İstanbul Büyük Şehir Belediyesi (İBB) Başkanı Kadir Topbaş, dün akşam Avcılar'da düzenlenen 'Demokrasi Nöbeti'nde darbe girişimine katılıp, hayatını kaybedenlerden birinin "vatan hainleri mezarlığına gömüldüğünü" söylemişti.

Topbaş'ın dile getirdiği o mezarlık bugün görüntülendi.

Darbe girişimi sonrası İstanbul Büyükşehir Belediyesi tarafından Pendik'te kurulan mezarlığa "Hainler Mezarlığı" tabelası konuldu.

Büyükşehir Belediyesi'nin Tepeören'de sahipsiz hayvanlar için kurduğu barınağın olduğu alanda kurulan mezarlığın hemen girişine "Hainler Mezarlığı" yazılı tabela yerleştirildi.
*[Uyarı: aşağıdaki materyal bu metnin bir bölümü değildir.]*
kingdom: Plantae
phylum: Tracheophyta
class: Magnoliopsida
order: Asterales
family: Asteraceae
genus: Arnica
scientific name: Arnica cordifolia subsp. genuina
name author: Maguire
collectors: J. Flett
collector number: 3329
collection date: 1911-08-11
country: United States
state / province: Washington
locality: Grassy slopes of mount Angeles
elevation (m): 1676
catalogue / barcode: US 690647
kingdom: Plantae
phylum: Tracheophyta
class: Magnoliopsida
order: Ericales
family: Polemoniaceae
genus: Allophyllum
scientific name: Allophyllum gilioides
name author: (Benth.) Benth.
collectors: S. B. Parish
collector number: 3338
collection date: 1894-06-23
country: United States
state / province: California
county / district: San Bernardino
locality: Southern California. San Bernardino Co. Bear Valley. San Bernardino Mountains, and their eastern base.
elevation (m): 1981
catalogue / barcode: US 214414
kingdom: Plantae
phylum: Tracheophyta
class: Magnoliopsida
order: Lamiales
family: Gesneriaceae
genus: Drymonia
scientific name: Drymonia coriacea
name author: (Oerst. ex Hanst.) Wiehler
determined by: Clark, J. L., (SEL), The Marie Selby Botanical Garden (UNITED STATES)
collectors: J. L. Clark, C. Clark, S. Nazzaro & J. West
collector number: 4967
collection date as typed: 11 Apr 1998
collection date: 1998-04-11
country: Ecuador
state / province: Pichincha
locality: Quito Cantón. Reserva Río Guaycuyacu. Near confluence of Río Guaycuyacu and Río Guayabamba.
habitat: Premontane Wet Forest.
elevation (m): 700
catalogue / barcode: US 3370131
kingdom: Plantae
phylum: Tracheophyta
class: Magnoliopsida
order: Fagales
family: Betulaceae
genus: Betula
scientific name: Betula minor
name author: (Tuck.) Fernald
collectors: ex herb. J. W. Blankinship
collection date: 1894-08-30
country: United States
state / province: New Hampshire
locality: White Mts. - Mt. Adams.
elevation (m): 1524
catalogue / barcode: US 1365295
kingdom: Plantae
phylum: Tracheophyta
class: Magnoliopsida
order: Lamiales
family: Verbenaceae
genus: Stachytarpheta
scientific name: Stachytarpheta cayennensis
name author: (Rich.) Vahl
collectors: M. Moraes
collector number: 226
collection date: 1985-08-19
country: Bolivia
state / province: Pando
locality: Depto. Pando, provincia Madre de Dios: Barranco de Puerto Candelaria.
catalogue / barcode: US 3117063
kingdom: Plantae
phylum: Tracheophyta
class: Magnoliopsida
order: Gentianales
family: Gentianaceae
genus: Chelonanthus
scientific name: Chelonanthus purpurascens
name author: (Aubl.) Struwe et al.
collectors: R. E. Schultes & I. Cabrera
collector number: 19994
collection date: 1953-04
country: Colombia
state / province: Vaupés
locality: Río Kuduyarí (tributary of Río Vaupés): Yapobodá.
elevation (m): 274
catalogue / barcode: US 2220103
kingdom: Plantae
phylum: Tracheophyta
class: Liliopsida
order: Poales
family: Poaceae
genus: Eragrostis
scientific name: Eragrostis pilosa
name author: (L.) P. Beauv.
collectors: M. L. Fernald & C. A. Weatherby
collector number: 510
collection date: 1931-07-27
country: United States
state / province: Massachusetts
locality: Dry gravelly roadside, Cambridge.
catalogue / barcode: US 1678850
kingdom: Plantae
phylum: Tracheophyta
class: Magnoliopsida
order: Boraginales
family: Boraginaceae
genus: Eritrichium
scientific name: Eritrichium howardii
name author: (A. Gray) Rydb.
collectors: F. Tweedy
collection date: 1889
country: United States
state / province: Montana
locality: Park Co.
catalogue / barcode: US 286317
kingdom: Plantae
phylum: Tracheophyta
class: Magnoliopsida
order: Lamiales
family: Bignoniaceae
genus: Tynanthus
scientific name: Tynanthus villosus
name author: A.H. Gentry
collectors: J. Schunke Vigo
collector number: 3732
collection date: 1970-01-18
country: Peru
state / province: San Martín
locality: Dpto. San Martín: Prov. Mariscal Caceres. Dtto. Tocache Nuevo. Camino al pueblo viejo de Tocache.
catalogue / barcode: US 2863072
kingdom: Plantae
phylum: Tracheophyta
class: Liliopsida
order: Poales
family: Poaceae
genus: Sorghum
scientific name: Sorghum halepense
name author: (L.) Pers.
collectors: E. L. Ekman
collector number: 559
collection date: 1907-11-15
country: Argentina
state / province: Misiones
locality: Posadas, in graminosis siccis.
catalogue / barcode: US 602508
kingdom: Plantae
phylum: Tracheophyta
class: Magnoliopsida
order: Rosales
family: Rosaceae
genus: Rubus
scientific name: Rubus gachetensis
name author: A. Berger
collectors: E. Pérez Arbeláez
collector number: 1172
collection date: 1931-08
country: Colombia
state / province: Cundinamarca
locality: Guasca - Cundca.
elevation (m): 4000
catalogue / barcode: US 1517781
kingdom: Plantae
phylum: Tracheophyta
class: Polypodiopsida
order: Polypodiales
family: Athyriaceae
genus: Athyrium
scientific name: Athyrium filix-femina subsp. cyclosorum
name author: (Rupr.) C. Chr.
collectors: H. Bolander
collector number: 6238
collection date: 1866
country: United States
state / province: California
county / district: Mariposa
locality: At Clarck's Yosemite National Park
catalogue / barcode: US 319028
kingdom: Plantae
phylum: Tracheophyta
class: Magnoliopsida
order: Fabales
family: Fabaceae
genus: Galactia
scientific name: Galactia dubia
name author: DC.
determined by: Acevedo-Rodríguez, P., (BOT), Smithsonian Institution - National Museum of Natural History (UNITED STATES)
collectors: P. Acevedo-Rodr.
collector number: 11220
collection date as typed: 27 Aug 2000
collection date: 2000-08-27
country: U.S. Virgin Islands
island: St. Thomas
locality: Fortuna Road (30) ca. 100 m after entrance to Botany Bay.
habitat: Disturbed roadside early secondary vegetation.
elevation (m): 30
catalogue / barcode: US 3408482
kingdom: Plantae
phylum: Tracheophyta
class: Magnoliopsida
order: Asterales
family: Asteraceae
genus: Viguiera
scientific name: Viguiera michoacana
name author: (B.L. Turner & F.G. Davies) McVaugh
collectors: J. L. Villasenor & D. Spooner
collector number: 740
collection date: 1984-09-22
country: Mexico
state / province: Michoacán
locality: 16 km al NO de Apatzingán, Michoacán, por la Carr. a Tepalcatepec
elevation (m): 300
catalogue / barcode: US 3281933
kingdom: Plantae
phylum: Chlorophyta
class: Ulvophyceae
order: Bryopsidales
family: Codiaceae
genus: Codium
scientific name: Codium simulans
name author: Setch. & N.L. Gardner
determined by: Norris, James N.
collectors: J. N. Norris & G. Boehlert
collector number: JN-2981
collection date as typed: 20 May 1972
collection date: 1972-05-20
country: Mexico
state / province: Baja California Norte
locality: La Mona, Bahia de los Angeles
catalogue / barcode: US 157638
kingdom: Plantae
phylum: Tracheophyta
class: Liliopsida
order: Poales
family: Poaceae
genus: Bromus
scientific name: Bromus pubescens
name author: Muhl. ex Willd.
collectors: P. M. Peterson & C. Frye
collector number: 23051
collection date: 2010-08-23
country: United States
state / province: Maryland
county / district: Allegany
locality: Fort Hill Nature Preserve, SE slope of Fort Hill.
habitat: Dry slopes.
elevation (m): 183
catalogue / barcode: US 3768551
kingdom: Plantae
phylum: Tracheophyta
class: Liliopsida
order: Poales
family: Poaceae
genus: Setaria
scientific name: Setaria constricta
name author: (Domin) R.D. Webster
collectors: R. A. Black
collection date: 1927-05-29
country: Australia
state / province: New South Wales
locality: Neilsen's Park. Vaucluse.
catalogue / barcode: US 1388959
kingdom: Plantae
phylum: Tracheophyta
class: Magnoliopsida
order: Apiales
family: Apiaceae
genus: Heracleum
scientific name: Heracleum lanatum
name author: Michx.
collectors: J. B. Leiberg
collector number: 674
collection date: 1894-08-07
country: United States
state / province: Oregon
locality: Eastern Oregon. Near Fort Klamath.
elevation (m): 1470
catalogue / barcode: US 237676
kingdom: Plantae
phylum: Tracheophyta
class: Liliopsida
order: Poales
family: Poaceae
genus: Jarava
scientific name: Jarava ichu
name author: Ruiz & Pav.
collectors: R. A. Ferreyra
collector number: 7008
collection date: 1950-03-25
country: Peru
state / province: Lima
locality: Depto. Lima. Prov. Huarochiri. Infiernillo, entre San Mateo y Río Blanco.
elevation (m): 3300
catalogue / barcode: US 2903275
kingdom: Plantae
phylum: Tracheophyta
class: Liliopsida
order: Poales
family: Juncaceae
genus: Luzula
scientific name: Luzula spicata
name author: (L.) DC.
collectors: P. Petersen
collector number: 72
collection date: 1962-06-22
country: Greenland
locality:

Mezarlığa ilk gömülen kişinin ise Acıbadem Mahalle muhtarını öldüren Yüzbaşı Mehmet Karabekir olduğu öğrenildi.

TOPBAŞ NE DEMİŞTİ?

Darbe girişimini protesto etmek amacıyla Avcılar'da düzenenen 'Demokrasi Nöbeti'nde konuşan İBB Başkanı Kadir Topbaş, "Tankların, topların namluların önünde durdunuz. Ama FETÖ'nün asker kisveli teröristlerinin geleceğimizi karartmalarına izin vermediniz. Bütün niyetleri sizler bozdunuz. Sevgi selini bu güzelliği kısır çekişmelere kurban etmeyelim. Yarınları güzel kılalım. Devletin bekası ve geleceğini düşünelim. Onlardan bir tanesi bugün (pazartesi) benim bahsettiğim 'Vatan Hainleri Mezarlığı'na gömüldü. Bir tanesi gömüldü. Ailesi istememiş ve 'Vatan hainleri mezarlığına' gömüldü. Bu millete ihanet edenler kabirlerinde dahi rahat edemezler" demişti.

EREN KESKİN: GÖMÜLME HAKKI BİLE YOK SAYILIYOR

Bianet’e konuşan hak savuncusu, avukat Eren Keskin, gömülme hakkının bir insan hakkı olduğunu belirterek "hainler mezarlığı" uygulamasının kabul edilemez olduğunu söyledi.

“Bir insanın gömülme hakkının dahi elinden alındığı bir coğrafyadayız. İnsanlığın bittiği nokta. Dünyanın hiçbir yerinde böyle bir şeyin olduğu sanmıyorum. İnsan haklarına tamamen aykırı. Aynı zamanda hiçbir dini inançla da bağdaşmayan bir durum. Üstelik “vatan haini” ilan ettiklerini hayvan barınağının yanına konarak hayvanlara da hakaret edilmek isteniyor.

“Asker aileleri çok korkuyor. Biz er ailelerine ‘İnsan Hakları Derneği'ne başvurun’ dedik. Şu ana kadar 15-20 aile sadece telefonla bilgi aldı, kimse yazılı başvuru yapmak istemiyor. Korkuyorlar ve bunu dile getiriyorlar. Askeri darbeye karşı yine militarist yöntemle mücadele ediliyor. Oysa askeri darbenin karşısında duracak tek şey demokratikleşme ve sivilleşmedir.”